Last item: books. Now my oldest daughter is an avid reader so this doesn't apply to her. She tore through three novels on the trip. The other kids brought books but they didn't really read them. The one exception being the Encyclopedia of Animals. That one is three pounds and just stock filled with pictures and info. They repeatedly went to that one since there's always something new in it. The little story books were looked at the first day and not again the rest of the trip. I brought books to read aloud but in order for the kids to hear me well I had to be facing backwards and I got a little queasy. Lesson learned: Trips that are only a couple hours are fine for little story books, but if we go on a really long road trip, only really long books will be allowed. Novels or huge books. The others just become van floor fodder after the first day. And, muy importante, don't read while facing backwards.

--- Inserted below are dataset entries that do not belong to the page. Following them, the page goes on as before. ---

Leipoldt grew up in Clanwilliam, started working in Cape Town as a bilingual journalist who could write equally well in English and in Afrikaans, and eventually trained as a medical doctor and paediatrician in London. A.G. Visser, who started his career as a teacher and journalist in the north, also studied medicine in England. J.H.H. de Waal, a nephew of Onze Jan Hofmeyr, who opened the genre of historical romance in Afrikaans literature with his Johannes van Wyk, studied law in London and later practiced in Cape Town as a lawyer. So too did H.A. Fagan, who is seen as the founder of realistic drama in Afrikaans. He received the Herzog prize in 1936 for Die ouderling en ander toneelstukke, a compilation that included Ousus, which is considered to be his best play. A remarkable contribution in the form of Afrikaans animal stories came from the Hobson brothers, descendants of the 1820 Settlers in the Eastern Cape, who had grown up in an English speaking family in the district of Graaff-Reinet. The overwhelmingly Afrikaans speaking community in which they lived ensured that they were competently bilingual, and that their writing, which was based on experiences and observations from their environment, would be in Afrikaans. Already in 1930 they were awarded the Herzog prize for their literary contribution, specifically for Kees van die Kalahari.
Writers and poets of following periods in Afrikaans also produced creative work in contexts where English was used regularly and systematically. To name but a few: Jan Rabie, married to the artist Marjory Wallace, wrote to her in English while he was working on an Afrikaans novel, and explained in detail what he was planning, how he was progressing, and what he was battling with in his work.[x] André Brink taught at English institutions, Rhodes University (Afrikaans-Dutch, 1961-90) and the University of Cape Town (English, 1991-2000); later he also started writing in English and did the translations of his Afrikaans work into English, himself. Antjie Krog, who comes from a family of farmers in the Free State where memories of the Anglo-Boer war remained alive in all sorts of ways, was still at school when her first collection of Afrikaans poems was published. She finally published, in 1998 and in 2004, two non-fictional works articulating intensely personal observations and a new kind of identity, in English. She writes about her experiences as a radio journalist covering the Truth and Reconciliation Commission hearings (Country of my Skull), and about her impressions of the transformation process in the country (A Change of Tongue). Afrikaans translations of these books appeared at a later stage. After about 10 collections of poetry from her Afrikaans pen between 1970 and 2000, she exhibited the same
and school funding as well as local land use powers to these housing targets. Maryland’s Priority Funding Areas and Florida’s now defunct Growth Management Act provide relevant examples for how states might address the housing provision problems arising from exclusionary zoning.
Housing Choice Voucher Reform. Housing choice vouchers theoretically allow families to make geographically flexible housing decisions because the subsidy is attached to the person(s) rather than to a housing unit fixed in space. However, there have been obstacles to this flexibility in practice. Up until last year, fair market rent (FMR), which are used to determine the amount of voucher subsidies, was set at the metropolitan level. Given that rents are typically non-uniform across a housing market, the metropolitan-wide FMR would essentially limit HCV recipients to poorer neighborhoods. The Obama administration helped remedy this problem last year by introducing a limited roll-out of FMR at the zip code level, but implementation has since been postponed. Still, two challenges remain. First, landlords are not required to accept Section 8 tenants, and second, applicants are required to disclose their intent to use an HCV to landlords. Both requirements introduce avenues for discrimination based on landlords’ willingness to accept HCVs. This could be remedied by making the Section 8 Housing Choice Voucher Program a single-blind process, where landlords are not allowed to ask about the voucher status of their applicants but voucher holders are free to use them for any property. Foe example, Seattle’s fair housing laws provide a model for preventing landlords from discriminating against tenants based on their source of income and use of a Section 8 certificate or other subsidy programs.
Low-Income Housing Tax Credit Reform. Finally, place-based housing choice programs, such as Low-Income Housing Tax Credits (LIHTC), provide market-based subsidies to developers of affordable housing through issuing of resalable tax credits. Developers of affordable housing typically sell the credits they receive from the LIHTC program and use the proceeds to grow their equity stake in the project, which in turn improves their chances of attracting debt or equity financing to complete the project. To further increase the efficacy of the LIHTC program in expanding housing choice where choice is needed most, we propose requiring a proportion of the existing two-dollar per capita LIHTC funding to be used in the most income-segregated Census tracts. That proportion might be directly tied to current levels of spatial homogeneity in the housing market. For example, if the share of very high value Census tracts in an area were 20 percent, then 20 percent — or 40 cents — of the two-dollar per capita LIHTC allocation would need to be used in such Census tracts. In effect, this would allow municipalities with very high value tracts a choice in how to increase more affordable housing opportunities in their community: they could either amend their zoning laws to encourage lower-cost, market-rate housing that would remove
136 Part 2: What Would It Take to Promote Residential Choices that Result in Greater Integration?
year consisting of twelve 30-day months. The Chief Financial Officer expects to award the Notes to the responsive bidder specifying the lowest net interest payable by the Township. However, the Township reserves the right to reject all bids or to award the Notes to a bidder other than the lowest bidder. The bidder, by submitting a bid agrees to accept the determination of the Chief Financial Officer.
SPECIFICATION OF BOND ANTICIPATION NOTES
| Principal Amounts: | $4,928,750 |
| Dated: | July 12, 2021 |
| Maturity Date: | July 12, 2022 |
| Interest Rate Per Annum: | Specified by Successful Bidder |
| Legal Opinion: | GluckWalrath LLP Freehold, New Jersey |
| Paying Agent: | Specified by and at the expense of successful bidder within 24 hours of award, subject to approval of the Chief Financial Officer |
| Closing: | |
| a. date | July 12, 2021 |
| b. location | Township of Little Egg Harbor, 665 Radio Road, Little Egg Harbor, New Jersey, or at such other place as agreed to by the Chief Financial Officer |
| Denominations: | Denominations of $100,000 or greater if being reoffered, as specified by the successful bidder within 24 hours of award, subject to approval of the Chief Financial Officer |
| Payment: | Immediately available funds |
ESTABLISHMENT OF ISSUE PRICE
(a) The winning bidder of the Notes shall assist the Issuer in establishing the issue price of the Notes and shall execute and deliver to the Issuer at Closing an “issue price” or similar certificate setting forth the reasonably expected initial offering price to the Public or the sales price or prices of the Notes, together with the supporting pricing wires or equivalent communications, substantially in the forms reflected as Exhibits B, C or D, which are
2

There's only one more thing you need to know: When you hit the rest area, EVERYONE GOES. Don't let anyone get by with "But I don't have to go." The proper reply is, "I know. But let's just go and see if there is any peepee hiding." If you don't, you will regret it because there is nothing more annoying than pulling back onto the freeway and a little voice from the back whines, "Mommy, I haf to go poddy aftow all."

16 July 2008

The Portrait of an Arduous Read

I was completely unprepared for summer, at least as far as blogging goes. In the winter, especially in Oregon, it is so easy to blog. Nights start early and the weather is hardly conducive to outdoor excursions. The perfect combination for ample blogging.

Then summer hit. Glorious, mostly rain-free, lots-of-sunlight summer. Road trips, motorcycle classes, camping, warm evenings, home improvements...talk about distractions. But here I am. At least today.

And believe it or not...I've got myself some reading done on top of it all. We've been driving a lot. Well, to be honest, Dug's been driving a lot. We've discovered that our family does road trips well when Dug is the driver and I'm the child liason/nav center controller (CL/NCC). As the CL/NCC I get to read a lot.

The last book my book club read (we're on hiatus until Fall) was The Portrait of a Lady by Henry James. We were supposed to read it in May. I, literally, just finished it. Yep, took me 2.5 months! How ridiculous is that?

Since it was such a bear, I've decided to include it as one of my books from the Reading Dangerously challenge. Technically, this is my book for November. Obviously, I'm not doing things in order...

So what did I think of it? Well, it was set in my favorite literature period: late 17th/early 18th century Europe, so I had high hopes. Unfortunately, I found it to be something that I had to force myself to pick up. I don't know if it was the change of seasons or the fact that I wasn't in the mood for that genre or that the book really was just a difficult piece. Whatever the reason, I can say that while Portrait is not my favorite, it did get me by the end.

The story follows Isabel Archer, a young American woman, recently brought to England by her rich, eccentric aunt. Isabel is quite the independent and refuses marriage proposal after marriage proposal in order to protect that freedom. She doesn't exactly know what she wants, but she definitely can see what she doesn't. After a series of events, Isabel finds herself with the means to be completely independent and in charge of her life. We follow her through her decisions and ultimately see the results of her choices. (As well as discover how artfully one can "help" another make a choice without the decision-maker being aware.)

While it took a lot to push though, I found myself by the last tenth of the book really hooked. Yes, you read that right. It took 9/10 of the book to capture my attention. I know that this is considered a classic, (I read "The Modern Library Classics" edition, for heavens' sakes.) but I've got to tell you, I don't know that many would push through 90% of a book for the gripping last 10%. While I loved the characters, I can tell you that I wouldn't have finished it if not for the two following facts: #1 it was one of my book club books and #2 my lovely friend, MamaP, said it was worth it.

So there you go. The Portrait of a Lady by Henry James, it's worth it, if you can hack it.